Oil prices fell by more than US$1 a barrel on Friday, dipping below US$67 as traders focused on slackening demand and rising supplies.
Crude futures have pulled back more than 15 percent from their all-time high in mid-July to levels not seen since early April. The Atlantic hurricane season so far has been tame and there is growing skepticism that the diplomatic standoff between the West and Iran will prompt OPEC's No. 2 producer to pull supply off the market.
"The sentiment of the market is to sell," said Mike Guido, director of commodity strategy at Societe Generale in New York.
Gasoline demand traditionally slips after Labor Day and it will be a month or more before demand for heating oil and other winter fuels picks up in many parts of the country.
Supply worries eased on Thursday after government data showed rising inventories of gasoline and distillate, which includes heating oil. The possibility that BP PLC could restore 180,000 barrels per day of lost Alaskan production at Prudhoe Bay by the end of next month also eased supply fears. The market also anticipates the resumption of some oil production that was shut in Nigeria following militant attacks.
The Organization of Petroleum Exporting Countries meets next week, but analysts do not expect the cartel to alter its official output quota of 28 million barrels per day. If the cartel trims production in an attempt to prop up prices, analysts say the strategy could backfire because it would signal to a market that has worried for several years about tight supplies that the world finally has oil to spare.
Light sweet crude for delivery next month on the New York Mercantile Exchange declined by US$1.07 to settle at US$66.25 a barrel -- the lowest closing price since finishing at US$66.23 on April 6.

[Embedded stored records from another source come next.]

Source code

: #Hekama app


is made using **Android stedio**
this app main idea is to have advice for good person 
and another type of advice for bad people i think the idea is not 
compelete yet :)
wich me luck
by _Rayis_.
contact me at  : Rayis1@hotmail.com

Brent crude fell US$1.20 to settle at US$65.33 a barrel on London's ICE futures exchange.
Gasoline futures fell by more than US$0.03 to US$1.6098 a gallon. Heating oil fell more than US$0.04 to settle at US$1.8432 a gallon. Natural gas fell more than US$0.04 to settle at US$5.675 per 1,000 cubic feet.
October Brent crude on the ICE Futures Exchange was down US$0.30 at US$66.23 a barrel.
US crude inventories fell 2.2 million barrels last week to 330.6 million barrels, according to the US Department of Energy. However, inventories remain 6.2 percent above year-ago levels and rising productivity by refiners has pushed up supplies of motor- and home-heating fuels.
Gasoline inventories rose by 700,000 barrels to 206.9 million barrels, which is 6.6 percent above year-ago levels. Distillate fuel inventories rose by 3.1 million barrels to 139.9 million barrels -- a bigger build than most analysts expected. They are now slightly above were they were a year ago.
BP officials testified to US lawmakers on Thursday about the company's operational lapses in Alaska -- a big oil spill in March and then the partial shutdown of the country's largest oil field last month. BP is currently pumping 220,000 barrels a day and Steve Marshall, the president of BP Exploration Alaska Inc, said output could be restored to 400,000 barrels per day as early as the end of next month.
Separately, Royal Dutch Shell PLC said on Thursday that it was putting 180,000 barrels of crude per day back on line in Nigeria, according to Dow Jones Newswires. Shell had taken the oil supply off line July 20 following a construction accident that damaged a key pipeline. Nigeria, Africa's largest oil producer, has cut about a fifth of its usual production because of militant attacks.